OBJECTIVE: Put every line of the rows below into a JSON list of strings, one string for each line, and leave out any blank lines.

## start RECORDS FOR THE TASK

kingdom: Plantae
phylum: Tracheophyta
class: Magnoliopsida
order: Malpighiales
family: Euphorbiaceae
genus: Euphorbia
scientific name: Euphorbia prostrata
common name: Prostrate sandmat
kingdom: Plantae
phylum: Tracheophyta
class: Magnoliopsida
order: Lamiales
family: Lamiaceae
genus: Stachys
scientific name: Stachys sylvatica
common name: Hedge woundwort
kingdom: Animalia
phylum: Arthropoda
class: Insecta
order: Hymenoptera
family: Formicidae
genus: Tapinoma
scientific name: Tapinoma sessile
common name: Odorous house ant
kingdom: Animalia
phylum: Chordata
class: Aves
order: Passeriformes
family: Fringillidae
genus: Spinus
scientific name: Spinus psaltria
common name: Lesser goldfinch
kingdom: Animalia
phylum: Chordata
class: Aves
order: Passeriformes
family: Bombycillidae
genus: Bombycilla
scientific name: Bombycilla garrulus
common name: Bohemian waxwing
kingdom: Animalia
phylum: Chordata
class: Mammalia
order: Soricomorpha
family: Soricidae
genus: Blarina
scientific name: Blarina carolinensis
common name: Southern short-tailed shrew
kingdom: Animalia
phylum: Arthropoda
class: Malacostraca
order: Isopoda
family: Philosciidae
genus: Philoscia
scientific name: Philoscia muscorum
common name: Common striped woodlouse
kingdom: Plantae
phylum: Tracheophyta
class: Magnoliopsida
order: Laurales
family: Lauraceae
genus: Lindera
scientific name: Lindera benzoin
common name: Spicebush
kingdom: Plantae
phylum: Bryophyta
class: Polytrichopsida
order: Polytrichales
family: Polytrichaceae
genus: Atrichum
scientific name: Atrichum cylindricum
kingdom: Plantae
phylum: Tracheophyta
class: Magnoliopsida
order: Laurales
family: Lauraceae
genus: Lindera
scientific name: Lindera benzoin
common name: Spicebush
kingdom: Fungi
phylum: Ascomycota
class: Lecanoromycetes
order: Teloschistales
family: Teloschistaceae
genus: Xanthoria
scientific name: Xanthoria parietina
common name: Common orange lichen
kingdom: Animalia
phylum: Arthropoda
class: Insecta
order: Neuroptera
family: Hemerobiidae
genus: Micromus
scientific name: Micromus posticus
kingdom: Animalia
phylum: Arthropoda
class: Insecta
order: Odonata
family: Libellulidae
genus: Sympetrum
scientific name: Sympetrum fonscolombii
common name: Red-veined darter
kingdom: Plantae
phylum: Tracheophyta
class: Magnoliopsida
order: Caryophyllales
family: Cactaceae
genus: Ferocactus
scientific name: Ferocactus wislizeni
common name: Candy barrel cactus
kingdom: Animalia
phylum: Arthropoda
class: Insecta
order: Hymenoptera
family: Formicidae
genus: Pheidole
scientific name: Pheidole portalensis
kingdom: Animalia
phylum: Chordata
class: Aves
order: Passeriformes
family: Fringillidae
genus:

## end RECORDS FOR THE TASK

ANSWER TO THE TASK:
[
  "kingdom: Plantae",
  "phylum: Tracheophyta",
  "class: Magnoliopsida",
  "order: Malpighiales",
  "family: Euphorbiaceae",
  "genus: Euphorbia",
  "scientific name: Euphorbia prostrata",
  "common name: Prostrate sandmat",
  "kingdom: Plantae",
  "phylum: Tracheophyta",
  "class: Magnoliopsida",
  "order: Lamiales",
  "family: Lamiaceae",
  "genus: Stachys",
  "scientific name: Stachys sylvatica",
  "common name: Hedge woundwort",
  "kingdom: Animalia",
  "phylum: Arthropoda",
  "class: Insecta",
  "order: Hymenoptera",
  "family: Formicidae",
  "genus: Tapinoma",
  "scientific name: Tapinoma sessile",
  "common name: Odorous house ant",
  "kingdom: Animalia",
  "phylum: Chordata",
  "class: Aves",
  "order: Passeriformes",
  "family: Fringillidae",
  "genus: Spinus",
  "scientific name: Spinus psaltria",
  "common name: Lesser goldfinch",
  "kingdom: Animalia",
  "phylum: Chordata",
  "class: Aves",
  "order: Passeriformes",
  "family: Bombycillidae",
  "genus: Bombycilla",
  "scientific name: Bombycilla garrulus",
  "common name: Bohemian waxwing",
  "kingdom: Animalia",
  "phylum: Chordata",
  "class: Mammalia",
  "order: Soricomorpha",
  "family: Soricidae",
  "genus: Blarina",
  "scientific name: Blarina carolinensis",
  "common name: Southern short-tailed shrew",
  "kingdom: Animalia",
  "phylum: Arthropoda",
  "class: Malacostraca",
  "order: Isopoda",
  "family: Philosciidae",
  "genus: Philoscia",
  "scientific name: Philoscia muscorum",
  "common name: Common striped woodlouse",
  "kingdom: Plantae",
  "phylum: Tracheophyta",
  "class: Magnoliopsida",
  "order: Laurales",
  "family: Lauraceae",
  "genus: Lindera",
  "scientific name: Lindera benzoin",
  "common name: Spicebush",
  "kingdom: Plantae",
  "phylum: Bryophyta",
  "class: Polytrichopsida",
  "order: Polytrichales",
  "family: Polytrichaceae",
  "genus: Atrichum",
  "scientific name: Atrichum cylindricum",
  "kingdom: Plantae",
  "phylum: Tracheophyta",
  "class: Magnoliopsida",
  "order: Laurales",
  "family: Lauraceae",
  "genus: Lindera",
  "scientific name: Lindera benzoin",
  "common name: Spicebush",
  "kingdom: Fungi",
  "phylum: Ascomycota",
  "class: Lecanoromycetes",
  "order: Teloschistales",
  "family: Teloschistaceae",
  "genus: Xanthoria",
  "scientific name: Xanthoria parietina",
  "common name: Common orange lichen",
  "kingdom: Animalia",
  "phylum: Arthropoda",
  "class: Insecta",
  "order: Neuroptera",
  "family: Hemerobiidae",
  "genus: Micromus",
  "scientific name: Micromus posticus",
  "kingdom: Animalia",
  "phylum: Arthropoda",
  "class: Insecta",
  "order: Odonata",
  "family: Libellulidae",
  "genus: Sympetrum",
  "scientific name: Sympetrum fonscolombii",
  "common name: Red-veined darter",
  "kingdom: Plantae",
  "phylum: Tracheophyta",
  "class: Magnoliopsida",
  "order: Caryophyllales",
  "family: Cactaceae",
  "genus: Ferocactus",
  "scientific name: Ferocactus wislizeni",
  "common name: Candy barrel cactus",
  "kingdom: Animalia",
  "phylum: Arthropoda",
  "class: Insecta",
  "order: Hymenoptera",
  "family: Formicidae",
  "genus: Pheidole",
  "scientific name: Pheidole portalensis",
  "kingdom: Animalia",
  "phylum: Chordata",
  "class: Aves",
  "order: Passeriformes",
  "family: Fringillidae",
  "genus:"
]